Vue du port du Callao quelques minutes avant d'atterrir à Lima.
Lima, 14 août 2022
Cher Yann,
Je suis bien arrivé au Pérou. Quelle émotion ! Me voilà dans un autre hémisphère et parfois j’ai même l’impression d’être sur une autre planète. Je suis parti de Paris à 10h du matin sous une chaleur étouffante et, 12h plus tard, me voici à Lima, 15h de l’après-midi, 15 degrés et une grisaille digne de notre cher Paris. Me voici peu dépaysé. On m’avait prévenu mais je ne pouvais croire malgré tous mes efforts d’imagination que le climat serait si peu avenant. Quand j’essayais de me représenter le Pérou, je l’associais immédiatement au soleil, aux tropiques, le pays est tout de même voisin de l’Equateur.

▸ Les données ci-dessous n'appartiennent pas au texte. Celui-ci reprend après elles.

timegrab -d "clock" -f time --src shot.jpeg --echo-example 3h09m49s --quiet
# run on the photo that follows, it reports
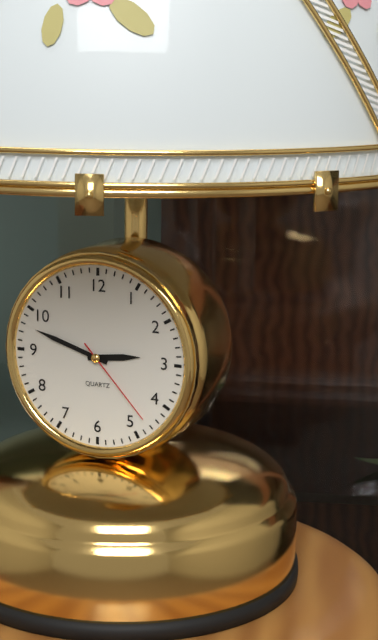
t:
2h48m23s
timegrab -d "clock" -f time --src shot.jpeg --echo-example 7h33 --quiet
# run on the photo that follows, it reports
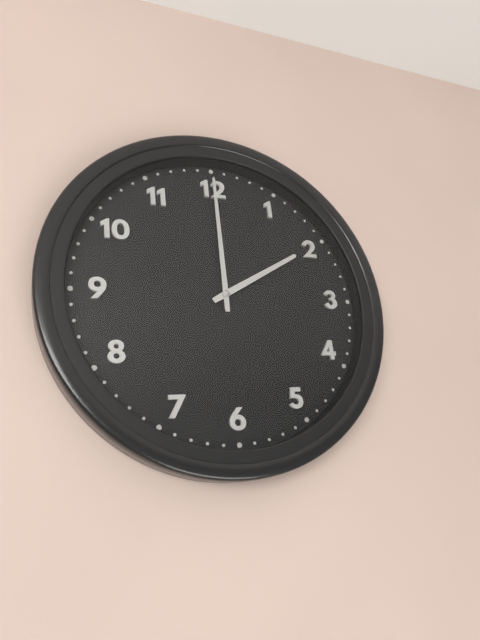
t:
2h00
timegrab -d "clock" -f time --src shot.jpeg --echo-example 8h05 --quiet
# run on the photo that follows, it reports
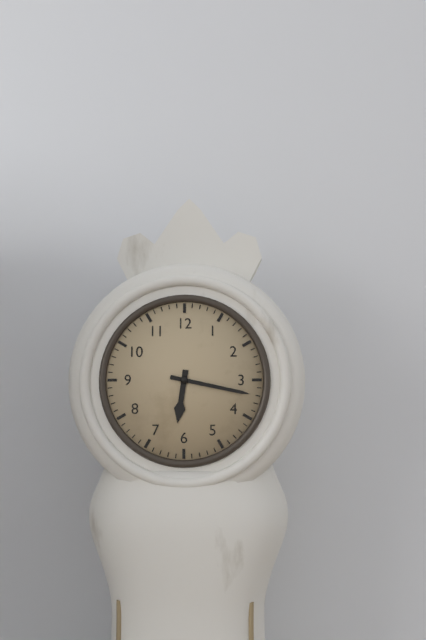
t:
6h17
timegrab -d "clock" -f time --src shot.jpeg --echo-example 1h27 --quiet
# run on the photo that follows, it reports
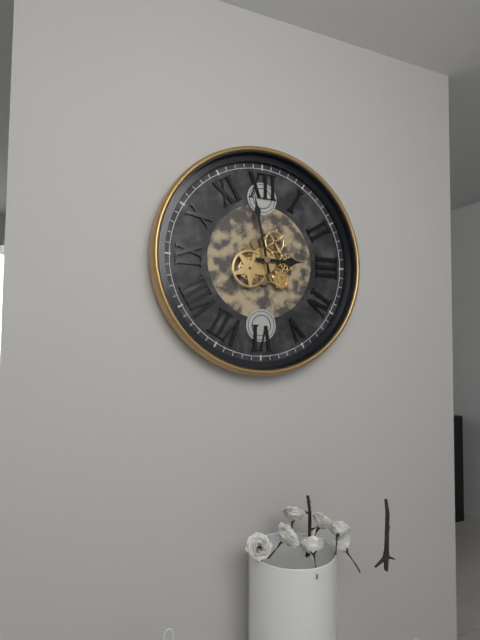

Mais j’ai du me rendre à l’évidence, mes chemises d'été, mes shorts et la quasi-totalité de mes affaires, emportées dans mon innocence béate, ne me seront d'aucune utilité pour le moment. Pour ma défense, il paraît que je ne suis pas le seul à avoir été pris de surprise par le climat de la capitale, cet hiver est l’un des plus rudes qu’ait connu la ville de la bouche des locaux.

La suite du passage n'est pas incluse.